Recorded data
--------------------------------------------------
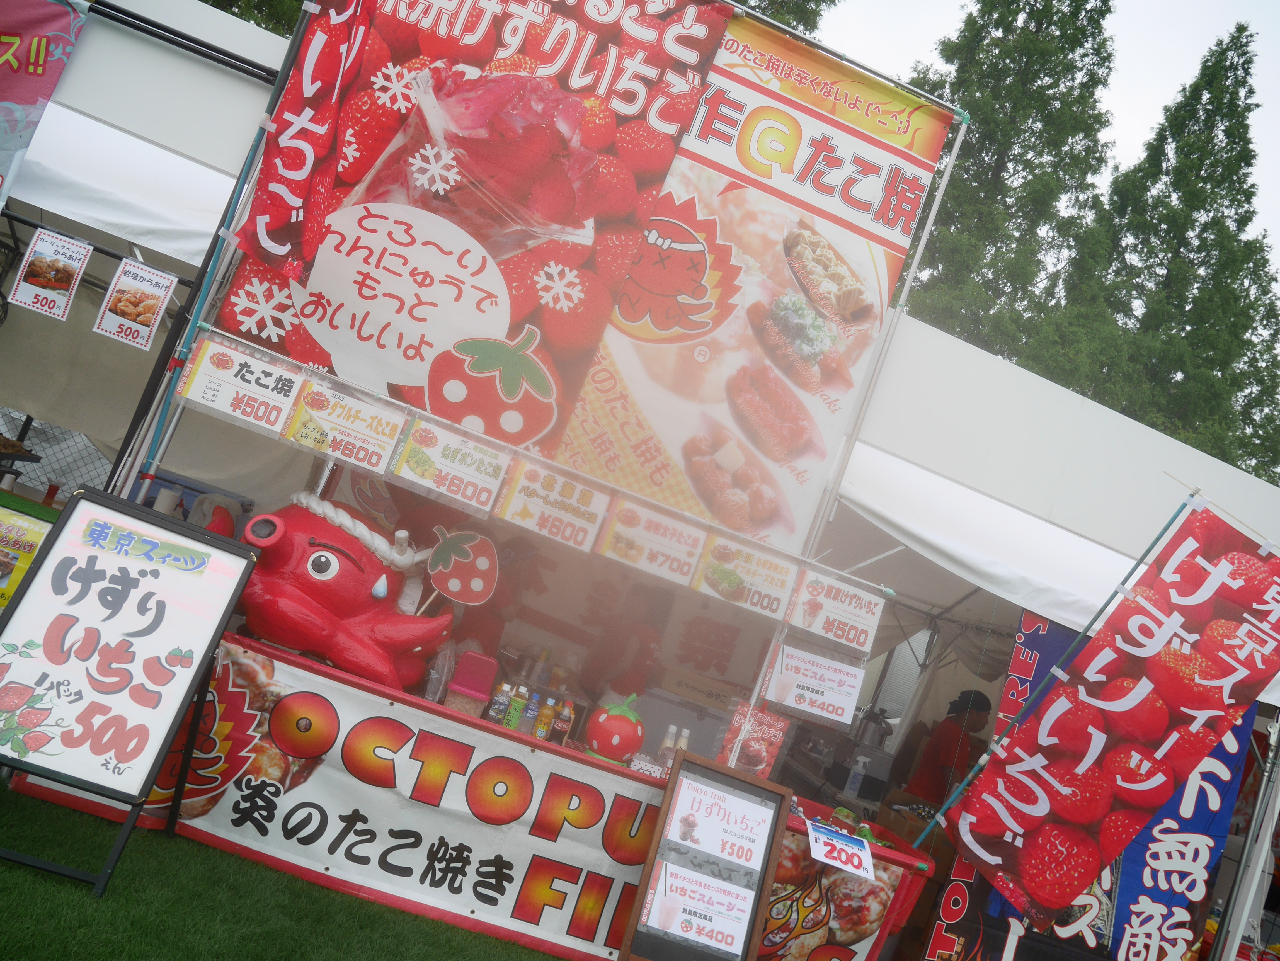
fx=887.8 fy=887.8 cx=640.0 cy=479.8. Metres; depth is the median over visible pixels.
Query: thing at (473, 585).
sign
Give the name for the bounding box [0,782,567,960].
lawn
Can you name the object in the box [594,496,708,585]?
price sign
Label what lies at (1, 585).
yellow sign
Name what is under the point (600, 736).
strawberry decoration
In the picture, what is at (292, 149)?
banner flag
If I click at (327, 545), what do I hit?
statue
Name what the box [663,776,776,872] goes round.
paper sign
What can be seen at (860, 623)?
price sign
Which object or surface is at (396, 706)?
banner
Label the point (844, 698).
price sign
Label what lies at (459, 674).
container
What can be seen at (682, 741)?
bottle
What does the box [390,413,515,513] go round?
price sign
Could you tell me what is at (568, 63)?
banner
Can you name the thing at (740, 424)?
banner
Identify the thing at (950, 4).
sky
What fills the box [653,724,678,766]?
bottle
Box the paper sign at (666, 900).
[641,859,757,953]
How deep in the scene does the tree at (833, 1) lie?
18.34 m
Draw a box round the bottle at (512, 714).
[503,682,527,730]
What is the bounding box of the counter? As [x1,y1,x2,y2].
[17,631,938,960]
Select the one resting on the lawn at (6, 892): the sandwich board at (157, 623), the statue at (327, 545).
the sandwich board at (157, 623)
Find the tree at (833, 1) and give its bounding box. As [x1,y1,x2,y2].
[731,0,838,35]
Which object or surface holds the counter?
on the lawn at (6, 892)
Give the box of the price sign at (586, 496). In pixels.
[491,457,611,553]
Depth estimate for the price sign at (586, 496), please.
3.92 m
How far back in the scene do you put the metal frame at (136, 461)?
4.14 m
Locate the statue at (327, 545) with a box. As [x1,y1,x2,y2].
[234,491,452,695]
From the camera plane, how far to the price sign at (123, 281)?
4.02 m
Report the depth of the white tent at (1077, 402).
5.62 m
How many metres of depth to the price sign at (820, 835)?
3.90 m
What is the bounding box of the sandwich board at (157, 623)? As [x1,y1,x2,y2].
[0,487,259,899]
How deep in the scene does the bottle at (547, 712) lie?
3.94 m
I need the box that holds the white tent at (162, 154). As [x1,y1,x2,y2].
[0,1,283,506]
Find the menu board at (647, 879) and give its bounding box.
[617,748,792,960]
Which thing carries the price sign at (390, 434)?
attached to the metal frame at (136, 461)
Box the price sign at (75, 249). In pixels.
[11,227,91,320]
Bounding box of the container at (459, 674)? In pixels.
[443,650,498,716]
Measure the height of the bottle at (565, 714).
0.216 m
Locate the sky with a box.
[818,0,1279,274]
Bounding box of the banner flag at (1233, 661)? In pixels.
[941,499,1279,925]
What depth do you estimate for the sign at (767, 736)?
4.18 m
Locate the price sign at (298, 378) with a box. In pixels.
[177,335,304,434]
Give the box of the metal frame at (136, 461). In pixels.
[123,1,969,746]
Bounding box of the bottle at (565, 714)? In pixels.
[550,697,574,745]
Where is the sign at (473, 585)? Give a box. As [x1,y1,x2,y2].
[424,527,500,606]
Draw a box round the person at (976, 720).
[900,687,992,810]
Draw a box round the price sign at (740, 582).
[692,534,803,619]
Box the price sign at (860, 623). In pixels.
[784,571,887,655]
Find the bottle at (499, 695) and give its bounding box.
[485,680,512,724]
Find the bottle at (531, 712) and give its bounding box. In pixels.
[519,689,541,734]
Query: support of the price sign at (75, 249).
hanging from the white tent at (162, 154)
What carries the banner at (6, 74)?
attached to the white tent at (162, 154)
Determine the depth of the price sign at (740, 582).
4.19 m
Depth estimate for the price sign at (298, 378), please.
3.74 m
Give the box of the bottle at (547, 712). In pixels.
[531,696,556,739]
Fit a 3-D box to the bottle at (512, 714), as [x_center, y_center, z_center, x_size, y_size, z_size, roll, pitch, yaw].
[-0.549,1.009,3.909,0.062,0.214,0.062,19,-5,-7]
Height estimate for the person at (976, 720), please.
1.467 m
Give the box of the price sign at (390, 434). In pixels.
[281,377,406,473]
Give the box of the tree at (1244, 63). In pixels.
[1036,20,1279,478]
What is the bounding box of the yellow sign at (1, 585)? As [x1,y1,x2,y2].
[0,506,52,608]
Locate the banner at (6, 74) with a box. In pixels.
[0,0,91,204]
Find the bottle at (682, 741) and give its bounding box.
[673,726,691,751]
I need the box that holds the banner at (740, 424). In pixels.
[554,8,949,549]
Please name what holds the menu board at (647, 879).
on the ground
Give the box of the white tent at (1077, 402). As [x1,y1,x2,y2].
[817,312,1279,960]
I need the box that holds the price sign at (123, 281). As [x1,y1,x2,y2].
[94,255,176,350]
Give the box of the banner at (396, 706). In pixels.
[53,644,877,960]
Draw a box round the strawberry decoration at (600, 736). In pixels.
[586,695,645,761]
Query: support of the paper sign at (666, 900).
attached to the menu board at (647, 879)
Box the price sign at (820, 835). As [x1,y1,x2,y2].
[807,819,875,879]
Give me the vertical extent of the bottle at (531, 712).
0.206 m
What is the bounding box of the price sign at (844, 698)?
[760,641,865,725]
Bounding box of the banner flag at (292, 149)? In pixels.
[234,0,372,276]
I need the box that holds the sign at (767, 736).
[716,702,790,778]
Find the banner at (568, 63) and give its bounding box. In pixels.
[214,0,743,461]
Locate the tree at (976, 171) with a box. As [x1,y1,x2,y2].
[907,0,1121,359]
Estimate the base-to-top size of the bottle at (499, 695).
0.203 m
--------------------------------------------------
> [Activity]:
All the data above is to be transcribed exactly, with no pictures included.

> [Result for this exercise]:
fx=887.8 fy=887.8 cx=640.0 cy=479.8. Metres; depth is the median over visible pixels.
Query: thing at (473, 585).
sign
Give the name for the bounding box [0,782,567,960].
lawn
Can you name the object in the box [594,496,708,585]?
price sign
Label what lies at (1, 585).
yellow sign
Name what is under the point (600, 736).
strawberry decoration
In the picture, what is at (292, 149)?
banner flag
If I click at (327, 545), what do I hit?
statue
Name what the box [663,776,776,872] goes round.
paper sign
What can be seen at (860, 623)?
price sign
Which object or surface is at (396, 706)?
banner
Label the point (844, 698).
price sign
Label what lies at (459, 674).
container
What can be seen at (682, 741)?
bottle
What does the box [390,413,515,513] go round?
price sign
Could you tell me what is at (568, 63)?
banner
Can you name the thing at (740, 424)?
banner
Identify the thing at (950, 4).
sky
What fills the box [653,724,678,766]?
bottle
Box the paper sign at (666, 900).
[641,859,757,953]
How deep in the scene does the tree at (833, 1) lie?
18.34 m
Draw a box round the bottle at (512, 714).
[503,682,527,730]
What is the bounding box of the counter? As [x1,y1,x2,y2].
[17,631,938,960]
Select the one resting on the lawn at (6, 892): the sandwich board at (157, 623), the statue at (327, 545).
the sandwich board at (157, 623)
Find the tree at (833, 1) and give its bounding box. As [x1,y1,x2,y2].
[731,0,838,35]
Which object or surface holds the counter?
on the lawn at (6, 892)
Give the box of the price sign at (586, 496). In pixels.
[491,457,611,553]
Depth estimate for the price sign at (586, 496), please.
3.92 m
How far back in the scene do you put the metal frame at (136, 461)?
4.14 m
Locate the statue at (327, 545) with a box. As [x1,y1,x2,y2].
[234,491,452,695]
From the camera plane, how far to the price sign at (123, 281)?
4.02 m
Report the depth of the white tent at (1077, 402).
5.62 m
How many metres of depth to the price sign at (820, 835)?
3.90 m
What is the bounding box of the sandwich board at (157, 623)? As [x1,y1,x2,y2].
[0,487,259,899]
How deep in the scene does the bottle at (547, 712) lie?
3.94 m
I need the box that holds the white tent at (162, 154). As [x1,y1,x2,y2].
[0,1,283,506]
Find the menu board at (647, 879) and give its bounding box.
[617,748,792,960]
Which thing carries the price sign at (390, 434)?
attached to the metal frame at (136, 461)
Box the price sign at (75, 249). In pixels.
[11,227,91,320]
Bounding box of the container at (459, 674)? In pixels.
[443,650,498,716]
Measure the height of the bottle at (565, 714).
0.216 m
Locate the sky with a box.
[818,0,1279,274]
Bounding box of the banner flag at (1233, 661)? In pixels.
[941,499,1279,925]
What depth do you estimate for the sign at (767, 736)?
4.18 m
Locate the price sign at (298, 378) with a box. In pixels.
[177,335,304,434]
Give the box of the metal frame at (136, 461). In pixels.
[123,1,969,746]
Bounding box of the bottle at (565, 714)? In pixels.
[550,697,574,745]
Where is the sign at (473, 585)? Give a box. As [x1,y1,x2,y2].
[424,527,500,606]
Draw a box round the person at (976, 720).
[900,687,992,810]
Draw a box round the price sign at (740, 582).
[692,534,803,619]
Box the price sign at (860, 623). In pixels.
[784,571,887,655]
Find the bottle at (499, 695) and give its bounding box.
[485,680,512,724]
Find the bottle at (531, 712) and give its bounding box. In pixels.
[519,689,541,734]
Query: support of the price sign at (75, 249).
hanging from the white tent at (162, 154)
What carries the banner at (6, 74)?
attached to the white tent at (162, 154)
Determine the depth of the price sign at (740, 582).
4.19 m
Depth estimate for the price sign at (298, 378), please.
3.74 m
Give the box of the bottle at (547, 712). In pixels.
[531,696,556,739]
Fit a 3-D box to the bottle at (512, 714), as [x_center, y_center, z_center, x_size, y_size, z_size, roll, pitch, yaw].
[-0.549,1.009,3.909,0.062,0.214,0.062,19,-5,-7]
Height estimate for the person at (976, 720), please.
1.467 m
Give the box of the price sign at (390, 434). In pixels.
[281,377,406,473]
Give the box of the tree at (1244, 63). In pixels.
[1036,20,1279,478]
What is the bounding box of the yellow sign at (1, 585)? As [x1,y1,x2,y2].
[0,506,52,608]
Locate the banner at (6, 74) with a box. In pixels.
[0,0,91,204]
Find the bottle at (682, 741) and give its bounding box.
[673,726,691,751]
I need the box that holds the banner at (740, 424). In pixels.
[554,8,949,549]
Please name what holds the menu board at (647, 879).
on the ground
Give the box of the white tent at (1077, 402). As [x1,y1,x2,y2].
[817,312,1279,960]
I need the box that holds the price sign at (123, 281). As [x1,y1,x2,y2].
[94,255,176,350]
Give the box of the banner at (396, 706). In pixels.
[53,644,877,960]
Draw a box round the strawberry decoration at (600, 736). In pixels.
[586,695,645,761]
Query: support of the paper sign at (666, 900).
attached to the menu board at (647, 879)
Box the price sign at (820, 835). As [x1,y1,x2,y2].
[807,819,875,879]
Give me the vertical extent of the bottle at (531, 712).
0.206 m
What is the bounding box of the price sign at (844, 698)?
[760,641,865,725]
Bounding box of the banner flag at (292, 149)? In pixels.
[234,0,372,276]
I need the box that holds the sign at (767, 736).
[716,702,790,778]
Find the banner at (568, 63) and give its bounding box. In pixels.
[214,0,743,461]
Locate the tree at (976, 171) with a box. As [x1,y1,x2,y2].
[907,0,1121,359]
Estimate the base-to-top size of the bottle at (499, 695).
0.203 m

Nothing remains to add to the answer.